**Task to carry out:**
Scan the records that follow, and whenever a line has the word "Citations", copy it.

[Saved data entries]
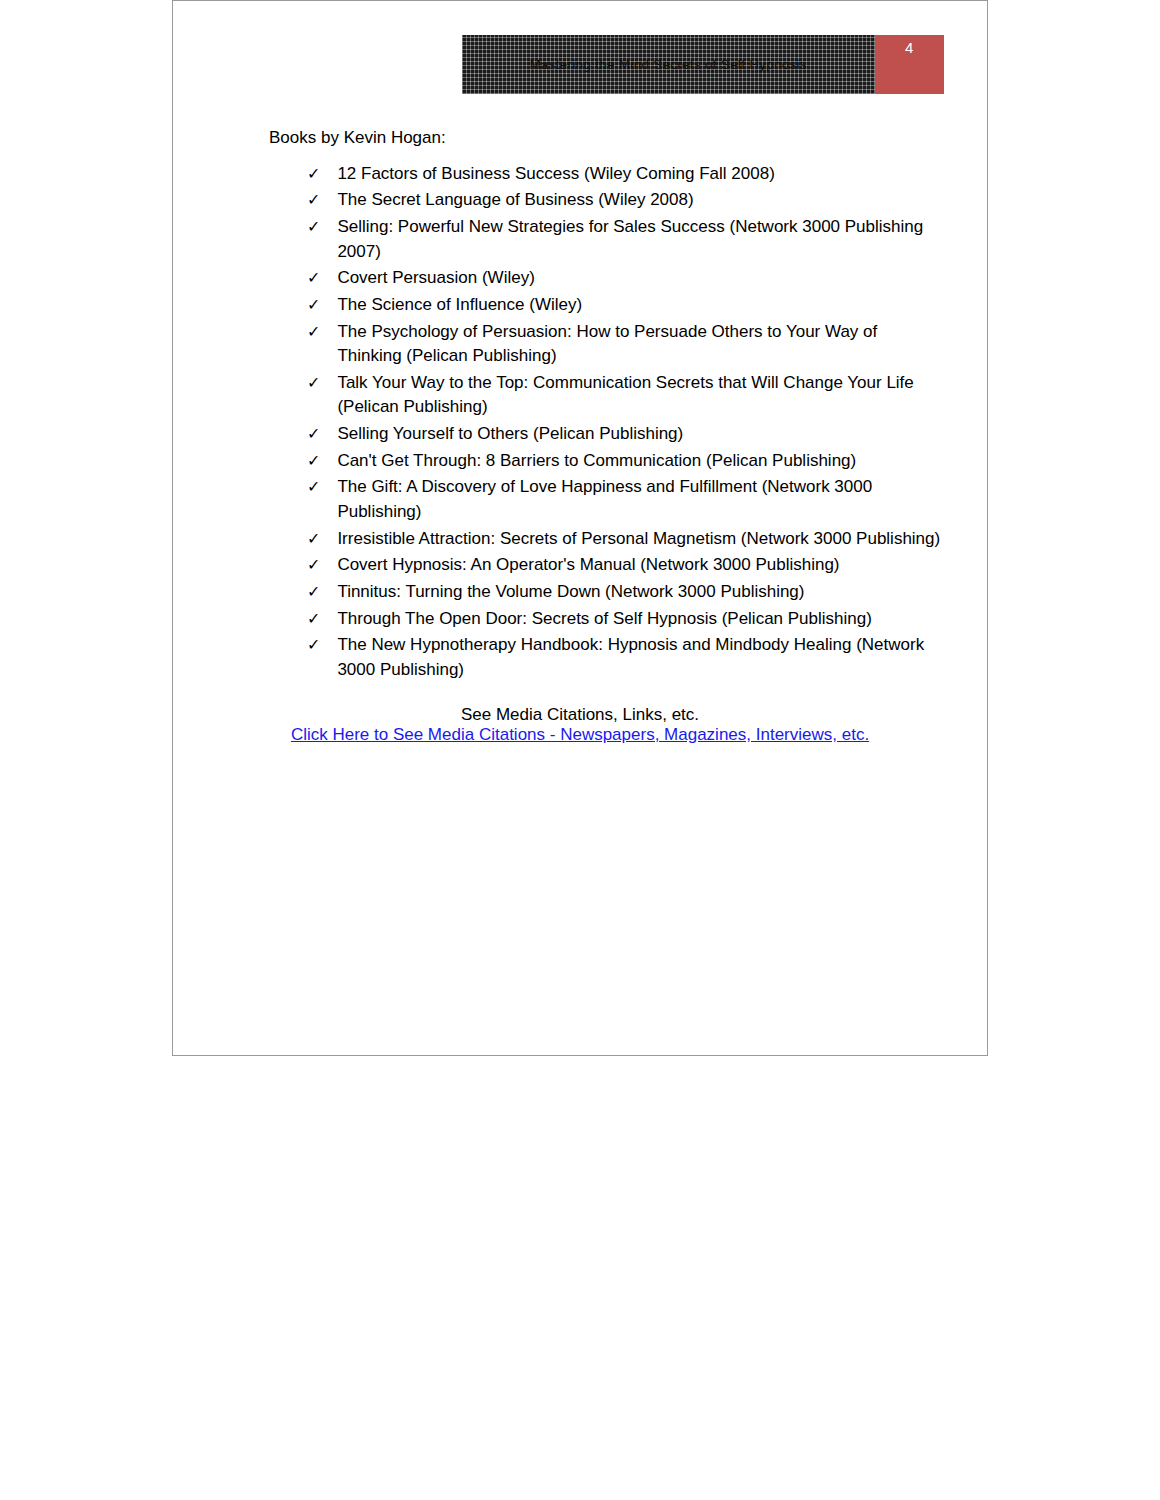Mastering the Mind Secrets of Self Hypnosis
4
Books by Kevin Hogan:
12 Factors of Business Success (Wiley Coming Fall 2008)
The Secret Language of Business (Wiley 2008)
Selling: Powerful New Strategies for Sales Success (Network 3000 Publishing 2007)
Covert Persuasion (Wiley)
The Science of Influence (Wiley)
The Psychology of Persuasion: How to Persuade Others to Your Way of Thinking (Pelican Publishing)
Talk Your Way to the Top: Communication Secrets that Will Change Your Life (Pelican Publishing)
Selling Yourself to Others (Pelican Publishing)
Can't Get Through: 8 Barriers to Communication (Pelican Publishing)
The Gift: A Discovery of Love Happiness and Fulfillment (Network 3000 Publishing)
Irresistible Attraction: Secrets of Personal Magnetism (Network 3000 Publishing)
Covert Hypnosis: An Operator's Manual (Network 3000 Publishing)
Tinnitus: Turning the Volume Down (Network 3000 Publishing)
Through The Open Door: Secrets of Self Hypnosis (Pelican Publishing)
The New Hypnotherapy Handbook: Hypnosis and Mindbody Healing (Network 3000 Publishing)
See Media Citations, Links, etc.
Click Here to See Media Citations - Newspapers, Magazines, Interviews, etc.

**Your solution:**
See Media Citations, Links, etc.
Click Here to See Media Citations - Newspapers, Magazines, Interviews, etc.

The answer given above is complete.